#### [SUPPLIED PASSAGE]
● ● ● ● ● ● ●
The search is done by NICS (National Instsnt Criminal Search). Waiting periods were for hotheads to cool down, and to give them enough time to research. With the wonderful internet, they can do it instantly. All the check does is check to see if you can legally own the gun. ( Long gun, Handgun, or other ). The serial number from the gun isn't even on the paperwork yet. Once ok, then the rest of the info is recorded. The paperwork is then stored in the store vault, and after so many hours, the info from the nics call is gone. All they keep is the NTN number. Say, later you are found to be illegal, they go to all the forms with your number, go to the stores for addresses, and then come to find you (and more important, the gun). I won't go into the 21 age thing, cause of different opinions. The other hitch is you can buy a long gun anywhere, but a handgun has to be your state of residence. If out of state, it has to be shipped to an FFL in your state and you must pickup, and do the paperwork there.


----------



## kraven (Jan 25, 2006)

You don't have to wonder or guess or take advice from the internet.
The State statutes in Virginia are easily found online as are the Federal laws that would govern this exchange. Or, go give an attorney an hour's worth of fee and have he or she explain it to you.


----------



## GSLAM95 (Oct 31, 2004)

Hoyt Hunter said:


> *Put up the title so the people that fuss about guns on here dont have to read so leave now if you still had to click
> 
> Sorry for rant now*
> 
> ...


Your "rant" as you called it is the reason for my making this post. I have firearms as well as others do here but this is the bowhuntinig section.

If threads like this are allowed in the bowhunting section then it becomes less of a bowhunting section daily!
I love my guns as much or more as anyone else but this section is for the bow and arrow weapons... :cheers:


----------



## Hoyt Hunter (Jan 24, 2006)

Ok to take up for myself, I put this in the bowhunting section simply because I looked for a gun section in the Great Outdoors and everywhere else on this site. Maybe I just didnt see it, but I looked. I know its archerytalk, but I mean its a open forum with lots of info

Ok well thanks for the explainations. I believe we have some goofy laws on the book, and I always wondered how that worked when you bought one.


----------



## Spotshooter2 (Oct 23, 2003)

> Your "rant" as you called it is the reason for my making this post. I have firearms as well as others do here but this is the bowhuntinig section.
> 
> If threads like this are allowed in the bowhunting section then it becomes less of a bowhunting section daily!


 Actually this is called the Legislation and Hunting rights forum not Legislastion and BOWhunting rights forum


----------
● ● ● ● ● ● ●
#### [EXTRACTED DATA]

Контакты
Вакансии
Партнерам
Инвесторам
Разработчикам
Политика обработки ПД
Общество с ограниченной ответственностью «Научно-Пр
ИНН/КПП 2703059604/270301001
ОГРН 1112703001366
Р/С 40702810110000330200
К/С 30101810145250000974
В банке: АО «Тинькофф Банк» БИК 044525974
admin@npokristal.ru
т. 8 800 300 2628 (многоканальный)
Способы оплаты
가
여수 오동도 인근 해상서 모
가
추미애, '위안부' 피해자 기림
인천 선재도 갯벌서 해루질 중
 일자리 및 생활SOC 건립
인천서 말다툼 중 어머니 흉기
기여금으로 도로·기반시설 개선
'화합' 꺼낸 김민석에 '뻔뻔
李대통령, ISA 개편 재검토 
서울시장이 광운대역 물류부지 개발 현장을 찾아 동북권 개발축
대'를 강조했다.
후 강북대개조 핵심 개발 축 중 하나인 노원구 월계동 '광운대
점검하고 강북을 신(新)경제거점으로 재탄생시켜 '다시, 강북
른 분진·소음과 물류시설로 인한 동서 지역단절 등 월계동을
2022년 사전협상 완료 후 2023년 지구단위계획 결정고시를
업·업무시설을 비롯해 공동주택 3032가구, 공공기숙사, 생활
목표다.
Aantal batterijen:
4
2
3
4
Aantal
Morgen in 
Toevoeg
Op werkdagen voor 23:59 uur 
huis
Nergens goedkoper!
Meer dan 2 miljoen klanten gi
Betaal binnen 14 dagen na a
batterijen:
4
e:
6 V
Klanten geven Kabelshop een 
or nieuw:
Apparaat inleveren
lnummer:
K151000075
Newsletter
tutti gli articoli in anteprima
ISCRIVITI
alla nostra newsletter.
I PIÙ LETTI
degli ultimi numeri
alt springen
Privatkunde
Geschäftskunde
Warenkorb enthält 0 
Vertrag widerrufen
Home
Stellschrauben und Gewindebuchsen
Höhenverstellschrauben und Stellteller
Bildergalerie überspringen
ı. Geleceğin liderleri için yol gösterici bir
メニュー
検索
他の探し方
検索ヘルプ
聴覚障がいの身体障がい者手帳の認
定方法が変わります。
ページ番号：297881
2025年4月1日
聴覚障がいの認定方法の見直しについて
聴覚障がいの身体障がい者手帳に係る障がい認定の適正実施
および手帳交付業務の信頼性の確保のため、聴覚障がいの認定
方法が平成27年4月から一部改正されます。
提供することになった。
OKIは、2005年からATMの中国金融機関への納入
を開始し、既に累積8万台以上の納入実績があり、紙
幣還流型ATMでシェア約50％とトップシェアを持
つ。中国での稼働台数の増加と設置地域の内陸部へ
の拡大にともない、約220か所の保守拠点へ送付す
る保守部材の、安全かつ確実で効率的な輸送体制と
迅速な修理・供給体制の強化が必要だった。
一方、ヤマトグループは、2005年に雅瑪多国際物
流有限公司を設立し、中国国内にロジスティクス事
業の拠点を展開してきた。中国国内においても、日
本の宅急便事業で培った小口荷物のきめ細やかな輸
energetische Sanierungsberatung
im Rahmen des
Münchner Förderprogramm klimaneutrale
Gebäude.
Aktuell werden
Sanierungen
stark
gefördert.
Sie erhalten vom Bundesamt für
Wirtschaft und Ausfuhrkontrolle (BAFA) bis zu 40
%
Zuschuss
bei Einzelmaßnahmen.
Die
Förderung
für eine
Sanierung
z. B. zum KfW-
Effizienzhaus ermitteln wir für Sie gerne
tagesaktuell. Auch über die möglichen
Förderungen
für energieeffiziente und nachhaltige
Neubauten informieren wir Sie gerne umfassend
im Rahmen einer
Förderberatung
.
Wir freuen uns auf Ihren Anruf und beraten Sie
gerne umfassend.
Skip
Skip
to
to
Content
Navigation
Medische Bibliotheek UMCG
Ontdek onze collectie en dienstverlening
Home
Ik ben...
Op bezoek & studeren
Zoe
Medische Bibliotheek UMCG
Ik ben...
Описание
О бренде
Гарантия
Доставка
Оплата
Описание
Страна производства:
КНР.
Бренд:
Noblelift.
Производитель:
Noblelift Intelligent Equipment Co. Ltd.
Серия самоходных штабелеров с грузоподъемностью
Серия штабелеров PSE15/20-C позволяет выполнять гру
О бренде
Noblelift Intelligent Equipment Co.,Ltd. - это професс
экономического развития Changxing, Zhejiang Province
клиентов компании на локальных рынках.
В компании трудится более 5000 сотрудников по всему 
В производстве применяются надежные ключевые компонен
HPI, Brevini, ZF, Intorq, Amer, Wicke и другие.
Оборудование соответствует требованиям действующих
● ● ● ● ● ● ●
#### [WORK ORDER]
Using the forum thread, explain in one to three sentences why Hoyt Hunter put the post in the bowhunting section.

#### [TASK ANSWER]
Hoyt Hunter looked for a gun section in the Great Outdoors and everywhere else on the site and didn't find one. Hoyt Hunter also notes that although the site is archerytalk, it is an open forum with lots of info.